Tapas and Toros – a Trip through Southern Spain
Our Spanish vacation kicked off in Madrid. It’s a big city. And like most big cities, it offers some amazing sites, scattered among a sprawl of people, buildings, and daily activity. This was going to be three days of running around and seeing as much of Spain’s capital as possible, while taking time to enjoy the food and people.
There’s only one place to stay in Madrid – the Westin Palace, Dittman’s Hotel of the Year in 2014. The service was exceptional, from the lavish breakfast under a stained-glass dome, to complimentary coffee service each afternoon. And its location, close to the Prado museum, made it easy to get around the major sites.
I’ll admit, I didn’t really fall in love with Madrid. I guess big cities take longer to get under your skin. But I will say that the major attractions are well worth it. From El Greco and Goya in the Prado, to the beautifully laid out apartments in the Royal Palace, the history and glamour of Madrid was well presented. A tour of Las Ventas Bullring gave us an insight into the pageantry and meaning of a traditional bullfight. I chuckled to myself as others on my tour began with an open distaste for the “cruelty” of bullfighting….and an hour later were asking the guide where they could go to eat bull’s tail!
The highlight of Madrid came in the evenings, during the “Paseo”, as locals and tourists alike stroll through the streets, stopping at tapas bars and outdoor restaurants, enjoying the night air. Among the wonderful food, we most enjoyed a “tapas crawl” along Calle de Jesus, stopping at a few of the local watering holes. At each bar, we ordered a small beer, which came along with a free “tapa” (some olives, a few slices of ham), then chose a couple of small plates that were the specialty of the house. At one, it was shrimp on toast; another it was octopus salad, or ham; and so on. Once the drink was done, we moved to the next bar….each one with tastier tapa than the last!
Day four took us to Toledo for an overnight stay. The charming the hill-top city has winding streets, and a magnificent cathedral. The self-guided cathedral tour took us two hours – there was so much to see – and we were fortunate to experience an impromptu concert from an Australian choir that happened to be touring at the same time. As a kid, growing up in England, Marzipan was a special treat at Christmas, so I was thrilled to discover that the sweet dough originates from Toledo..and it was on sale everywhere! Apparently, it’s traditionally made in convents throughout the city, and sure enough, we tiptoed into San Antonio’s to buy some directly from the nuns.
Getting around southern Spain is made easy by the excellent high-speed rail service – it’s a convenient way to get from A to B, and see something of the countryside in between. The stations themselves in Madrid and Toledo are architectural wonders, and worthy of a photo or two as well.
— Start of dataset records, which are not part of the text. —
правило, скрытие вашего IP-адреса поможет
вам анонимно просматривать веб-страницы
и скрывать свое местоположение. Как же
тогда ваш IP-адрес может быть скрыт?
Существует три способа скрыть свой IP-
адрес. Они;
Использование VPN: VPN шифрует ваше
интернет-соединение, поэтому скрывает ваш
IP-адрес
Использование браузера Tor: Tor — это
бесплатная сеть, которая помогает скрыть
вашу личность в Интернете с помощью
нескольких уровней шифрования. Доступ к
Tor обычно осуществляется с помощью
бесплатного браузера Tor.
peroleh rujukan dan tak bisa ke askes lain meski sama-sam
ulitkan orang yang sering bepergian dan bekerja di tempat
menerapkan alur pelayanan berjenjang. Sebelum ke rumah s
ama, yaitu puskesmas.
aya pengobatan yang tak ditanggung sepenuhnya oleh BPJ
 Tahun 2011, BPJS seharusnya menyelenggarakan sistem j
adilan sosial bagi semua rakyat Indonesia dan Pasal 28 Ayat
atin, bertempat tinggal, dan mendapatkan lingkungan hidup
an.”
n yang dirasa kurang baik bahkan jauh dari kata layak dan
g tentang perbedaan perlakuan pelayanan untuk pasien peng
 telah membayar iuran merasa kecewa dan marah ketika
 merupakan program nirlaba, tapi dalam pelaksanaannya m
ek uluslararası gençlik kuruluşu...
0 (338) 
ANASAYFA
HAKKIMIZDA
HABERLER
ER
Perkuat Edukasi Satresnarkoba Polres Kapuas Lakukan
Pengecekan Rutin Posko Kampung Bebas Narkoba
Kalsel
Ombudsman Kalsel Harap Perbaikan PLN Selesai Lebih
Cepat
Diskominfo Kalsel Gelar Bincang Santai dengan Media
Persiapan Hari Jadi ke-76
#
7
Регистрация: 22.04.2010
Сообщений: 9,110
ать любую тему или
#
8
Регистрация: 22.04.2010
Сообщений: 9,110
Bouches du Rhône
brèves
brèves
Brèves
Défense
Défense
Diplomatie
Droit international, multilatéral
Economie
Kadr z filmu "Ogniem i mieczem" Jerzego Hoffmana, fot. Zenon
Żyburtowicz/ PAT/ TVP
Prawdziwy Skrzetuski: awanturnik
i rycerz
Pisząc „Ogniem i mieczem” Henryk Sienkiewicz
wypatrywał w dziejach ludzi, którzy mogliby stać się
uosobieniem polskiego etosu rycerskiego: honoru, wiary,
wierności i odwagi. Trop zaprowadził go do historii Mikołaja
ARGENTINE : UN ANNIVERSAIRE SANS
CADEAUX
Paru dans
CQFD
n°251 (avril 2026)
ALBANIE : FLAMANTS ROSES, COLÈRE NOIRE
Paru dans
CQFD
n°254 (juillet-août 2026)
We finished our spanish adventure in Sevilla – home to passionate Flamenco dancing, a fascinating old town, and birthplace of the fiercest bulls and bravest toreadors (or so we were told). Sevilla is a great walking town, with plenty of pedestrian-only areas, and winding streets to explore. We started with a tour of the Alcazar, a beautiful moorish-style palace, like no other royal palace I’ve seen. It feels as though you’ve crossed over to North Africa, with intricate latticework and mosaics in every direction.
Sevilla also boasts the third largest Cathedral in Europe (bettered only by Rome and London), housing the tomb of Christopher Columbus, and with the imposing Giralda bell tower. But we really fell in love with the narrow alleys of the Santa Cruz district. Wandering these streets, we discovered small plazas with fountains and statues, and intricate tile work around every corner. Taking a long lunch in the Plaza del Dona Elvira was a wonderful way to relax and enjoy the atmosphere of Sevilla.
Just as in Madrid, the evenings were special. The Sevillanos dress up for the evening walk around town – and the buildings themselves look magnificent, lit from every angle. One night, we went to Casa del Flamenco to sample the local dancing, but really just walking the streets was entertainment enough. And with plenty of outside tables in Santa Cruz, tapas was again the food of choice for dinner.
It was tough to leave Sevilla, but we promised ourselves – as we always do – that we’ll be back. Spain was a warm and welcoming destination – great food, friendly people, and easy to get around. What more could you ask for?